There was another big test. In March 1996 Bangkok hosted the ASEM meeting, at which ASEAN and the European Union met for the first time to discuss economic policies and political agendas. Australia was not represented on either side of this divide: it was neither Europe nor Asia. How Australia came to miss the ASEM boat and the implications that might follow our continuing exclusion from Asia provide the moral for FitzGerald's story. He turns on its head the old view, which still has its supporters, that Asia would destroy Australian distinctiveness and submerge our identity, arguing instead that failure to intellectualise our relationship with the region and find our place in Asia will turn Australia into a vulnerable remnant of Europe, a mere colony of Asia, in which democratic freedoms and distinctive values will prove difficult to maintain. In the course of his argument, FitzGerald spells out what he means by Asia and argues that the fascination with APEC and talk of an Asia-Pacific future are attempts to evade the commitment to Asia rather than come to terms with the region. He sees APEC as a half-way house, part of the old "white club", rather than the new Asia.
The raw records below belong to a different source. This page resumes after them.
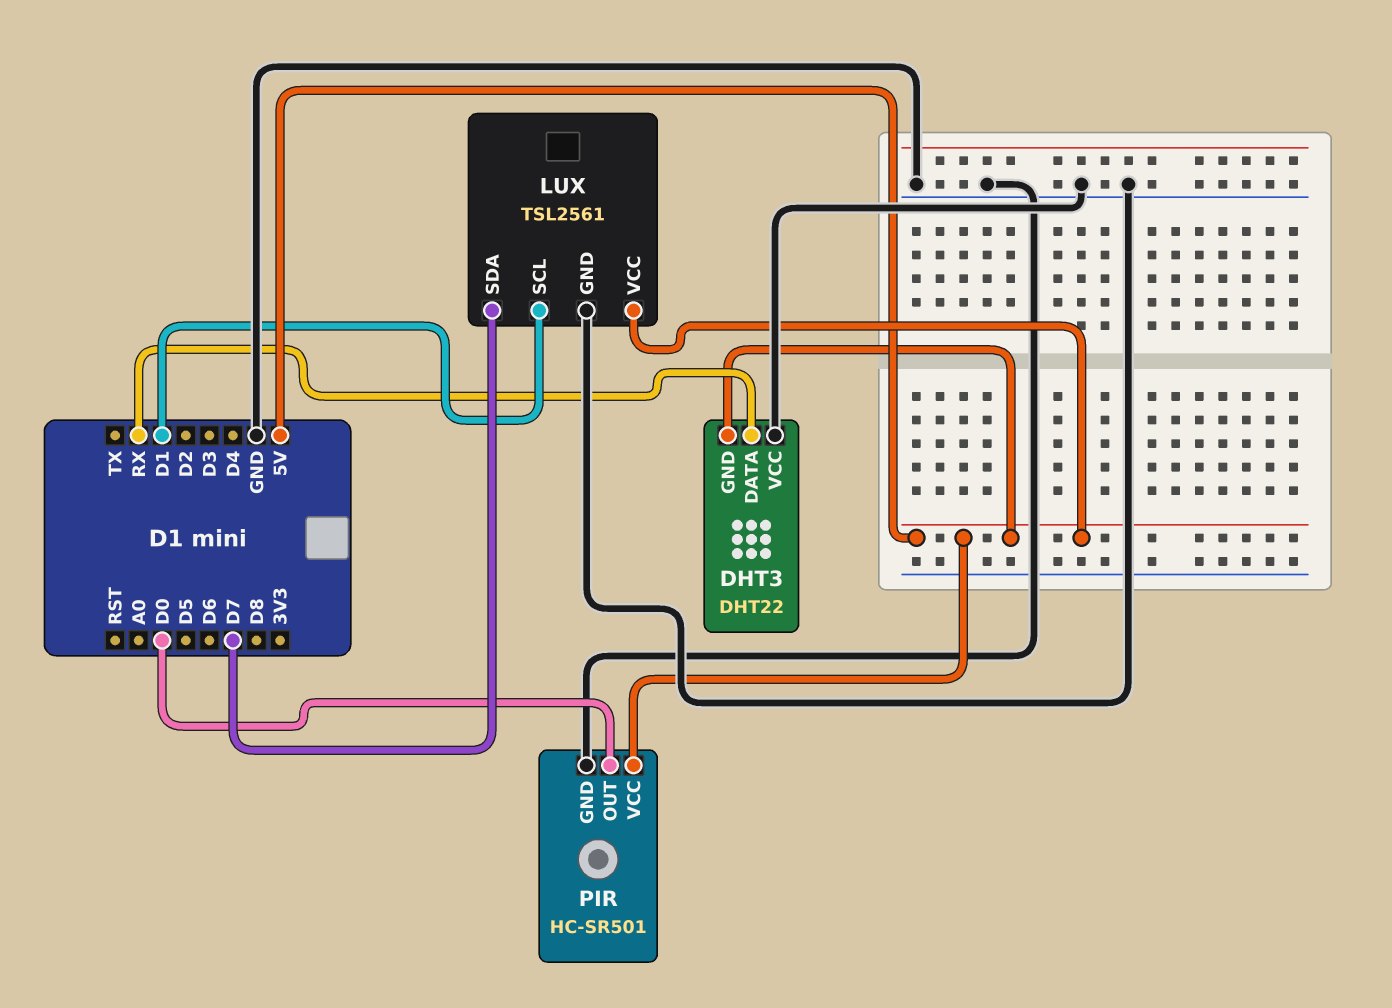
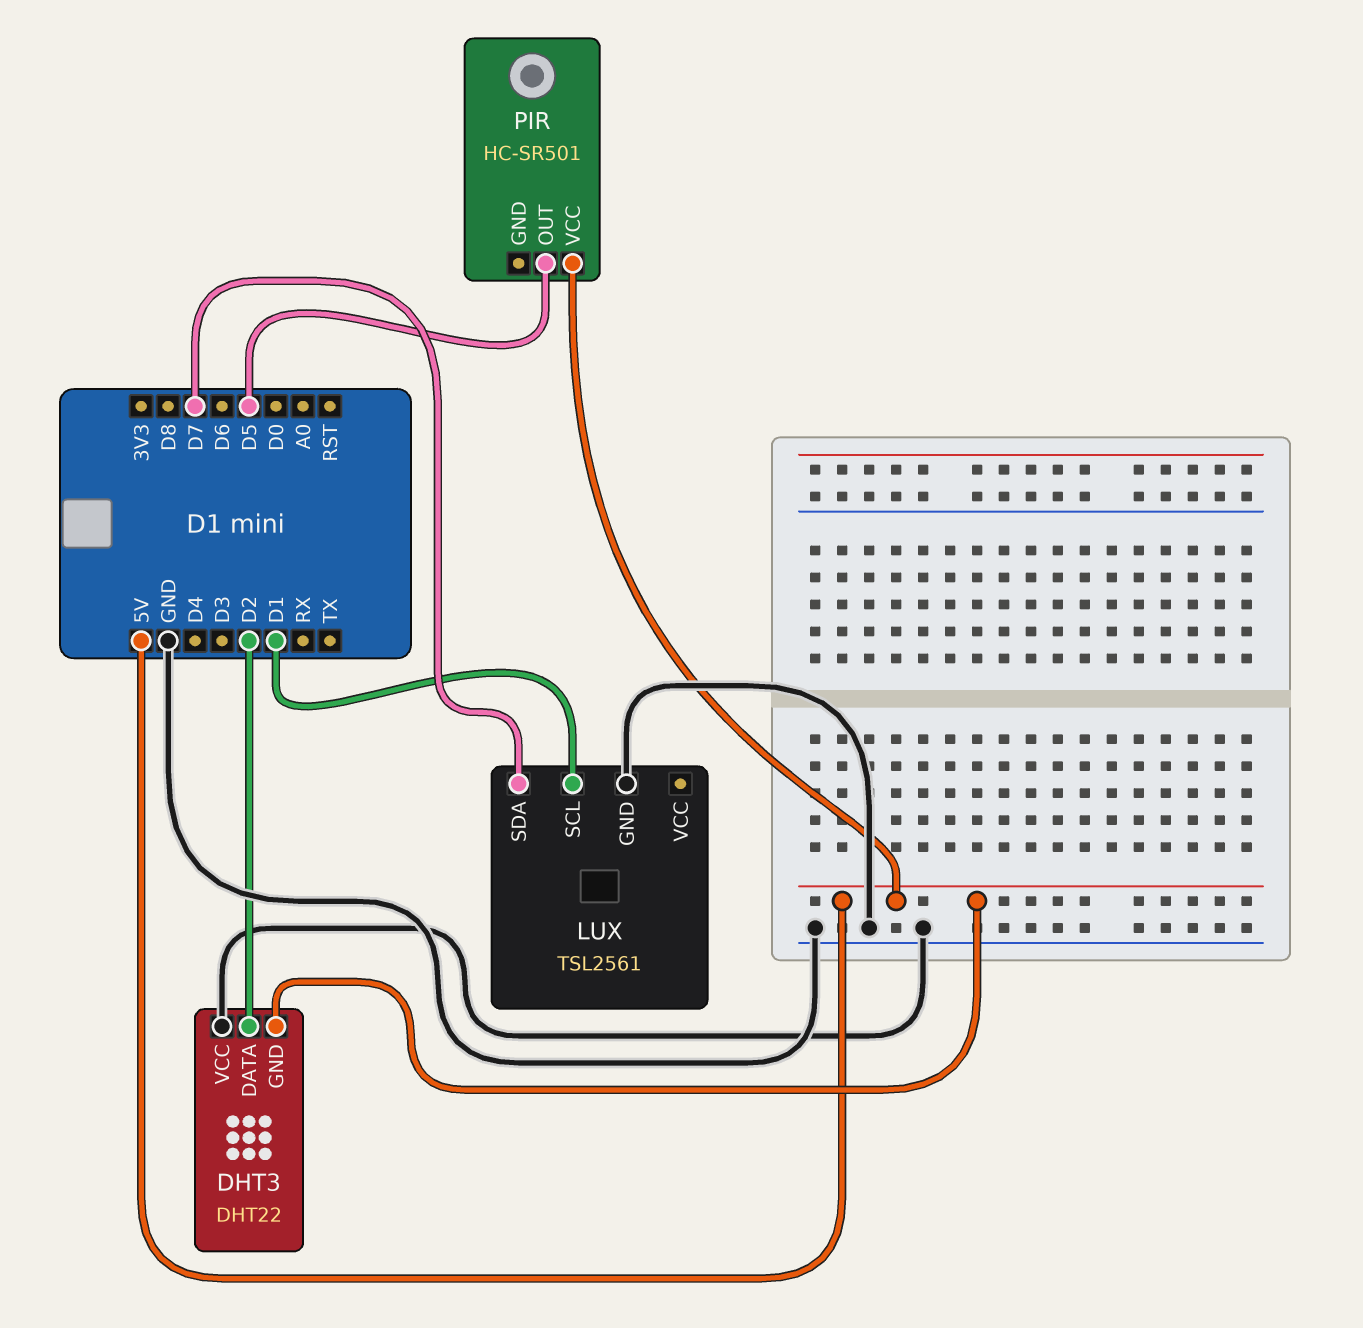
DHT3 pin DATA: RX -> D2
LUX pin VCC: 5V -> none
PIR pin GND: GND -> none
PIR pin OUT: D0 -> D5

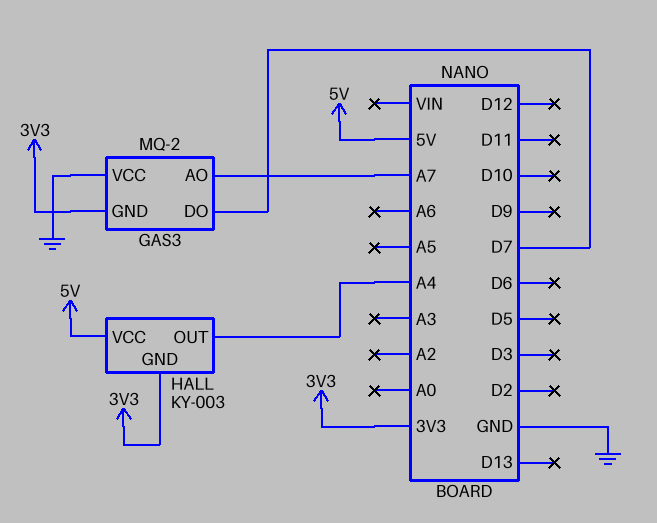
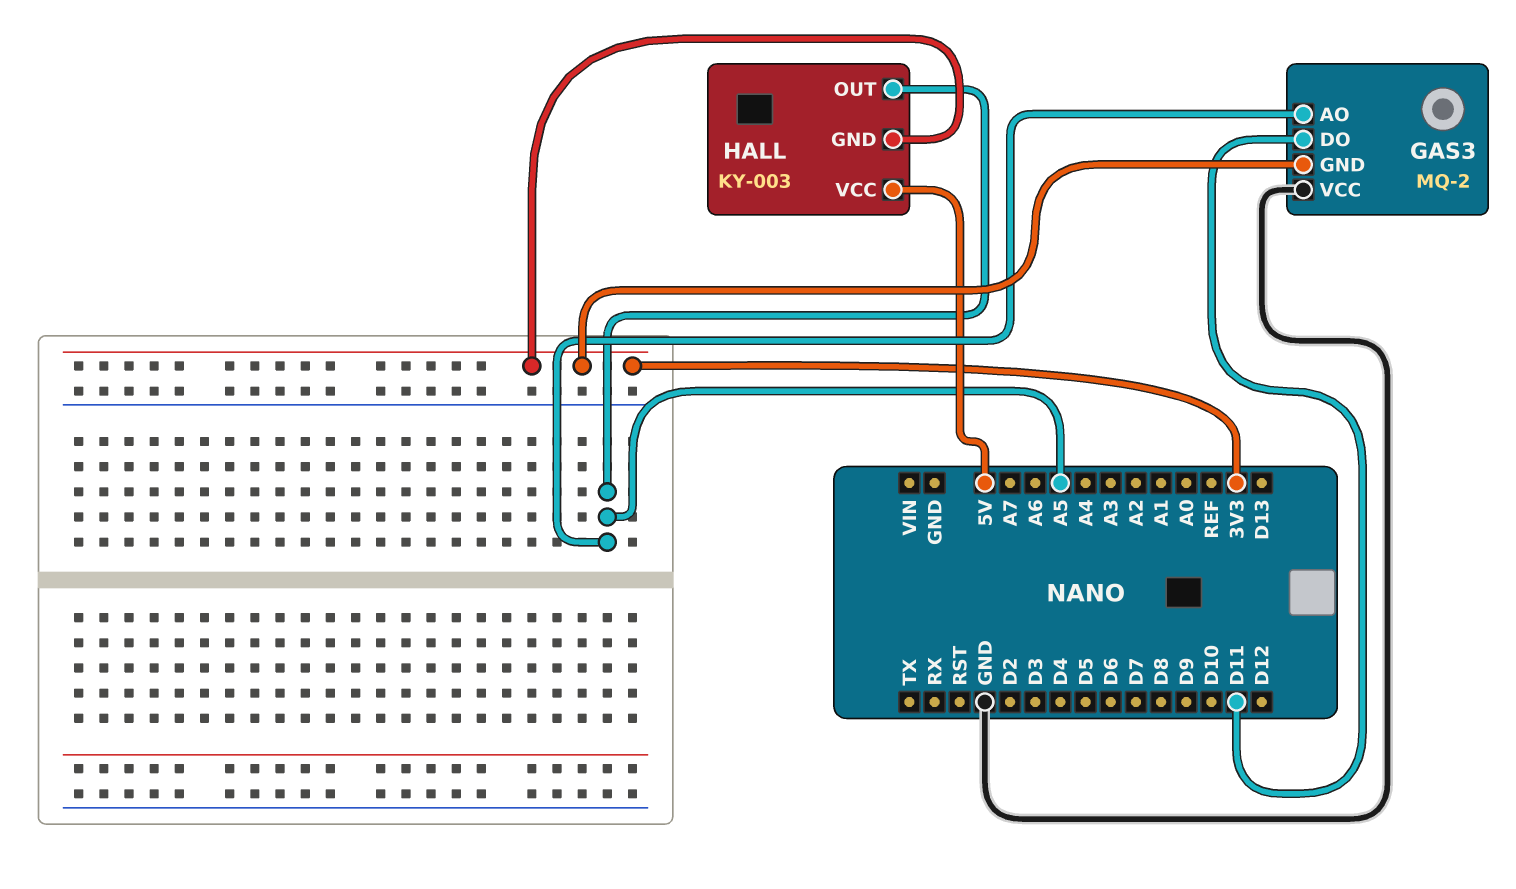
GAS3 pin AO: A7 -> A5
GAS3 pin DO: D7 -> D11
HALL pin OUT: A4 -> A5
While FitzGerald is well aware of the economic case for engagement with Asia and wants an economically successful Australia, he sees the constant process of turning Asia into dollar signs as both ugly and short sighted. We veer from market to market and from scheme to scheme, valorising economic relationships, all too often failing to recognise the central part that cultural relations and cultural knowledge play in dealings with Asia. And behind it all FitzGerald often discerns a cynicism about Asia, a refusal to see or understand the cultural plenitude that lies before us. To argue, as FitzGerald does, that we need to start thinking about where we would like Australia to be placed in the 2020s suggests a depth of intellectual commitment and long-term planning that is not much in evidence. Our problem with Asia, he insists, is primarily a cultural failure, not least because the language we use to describe our Asian connections is so often economically justified. We can see no other reason for being there. Even so, FitzGerald remains cautiously optimistic about Australia's prospects in Asia. Then again, it is probably about a year since the book went to press. It has been a big year for going backwards.